Exercise aim :: Your reply should be a faithful copy of the records below, free of pictures.

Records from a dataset
..........

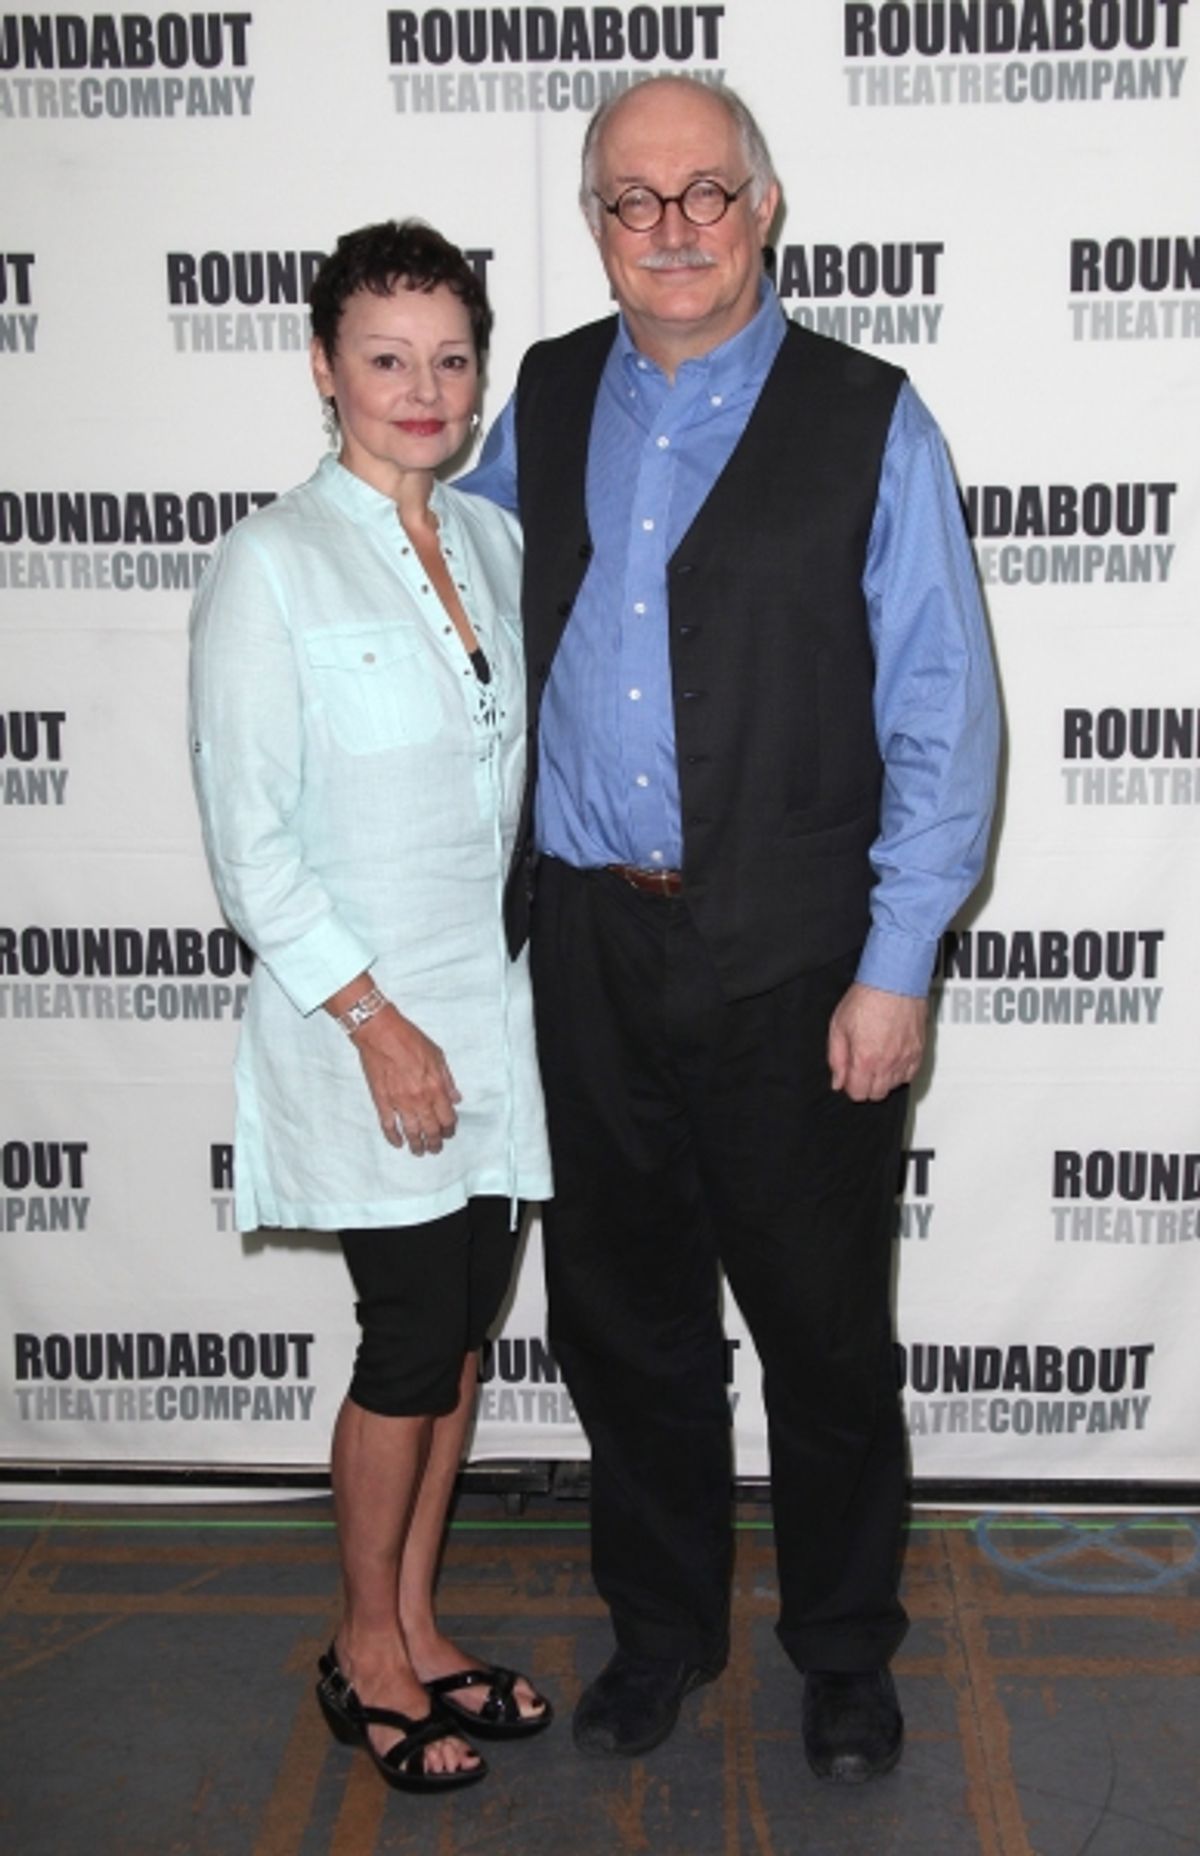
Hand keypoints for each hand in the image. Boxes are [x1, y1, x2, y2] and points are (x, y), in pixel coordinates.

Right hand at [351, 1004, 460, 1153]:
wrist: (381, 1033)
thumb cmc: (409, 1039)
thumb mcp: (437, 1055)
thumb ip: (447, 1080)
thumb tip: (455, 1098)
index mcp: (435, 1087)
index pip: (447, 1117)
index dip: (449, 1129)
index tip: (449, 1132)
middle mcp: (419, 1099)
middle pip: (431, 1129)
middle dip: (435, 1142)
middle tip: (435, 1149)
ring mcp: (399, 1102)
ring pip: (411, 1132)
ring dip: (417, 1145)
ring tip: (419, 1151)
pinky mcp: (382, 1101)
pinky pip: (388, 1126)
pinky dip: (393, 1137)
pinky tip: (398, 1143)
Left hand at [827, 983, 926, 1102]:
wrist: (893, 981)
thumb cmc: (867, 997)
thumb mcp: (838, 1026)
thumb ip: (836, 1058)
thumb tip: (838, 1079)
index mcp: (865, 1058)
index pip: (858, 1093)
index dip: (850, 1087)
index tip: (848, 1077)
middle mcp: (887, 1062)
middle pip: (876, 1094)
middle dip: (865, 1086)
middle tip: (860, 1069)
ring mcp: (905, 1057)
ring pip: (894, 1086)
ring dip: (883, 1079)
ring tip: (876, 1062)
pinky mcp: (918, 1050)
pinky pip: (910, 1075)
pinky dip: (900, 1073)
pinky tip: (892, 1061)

..........

Your response ::
Hand keypoints for each hand in the image. Boxes are [x1, y1, x2, y2] and points are (x, y), in pixel coordinates.

Right hand at [351, 1004, 460, 1153]:
wrist: (381, 1033)
thumb cmc: (409, 1039)
thumb mcp: (437, 1055)
thumb ip: (447, 1080)
thumb tip: (455, 1098)
index mcp: (435, 1087)
index pip: (447, 1117)
index dip: (449, 1129)
index tip: (449, 1132)
middle mcp: (419, 1099)
middle pip: (431, 1129)
middle dip: (435, 1142)
middle tip: (435, 1149)
ring mcp: (399, 1102)
ring pip: (411, 1132)
ring dip: (417, 1145)
ring tip: (419, 1151)
pinky mcp: (382, 1101)
pinky pip: (388, 1126)
pinky dip: (393, 1137)
pinky tip: (398, 1143)
Left hand at [827, 983, 926, 1102]:
wrist: (893, 981)
thumb cmc: (867, 997)
thumb mcp: (838, 1026)
thumb ip: (836, 1058)
thumb tip: (838, 1079)
index mcp: (865, 1058)
index pip: (858, 1093)
index dip: (850, 1087)
index tip: (848, 1077)
middle mcp: (887, 1062)
middle pip: (876, 1094)
middle dip: (865, 1086)
middle tip: (860, 1069)
ring mcp: (905, 1057)
ring pip: (894, 1086)
ring dip: (883, 1079)
ring tip: (876, 1062)
pinky mcp: (918, 1050)
pinky pip: (910, 1075)
pinky dip: (900, 1073)
pinky tip: (892, 1061)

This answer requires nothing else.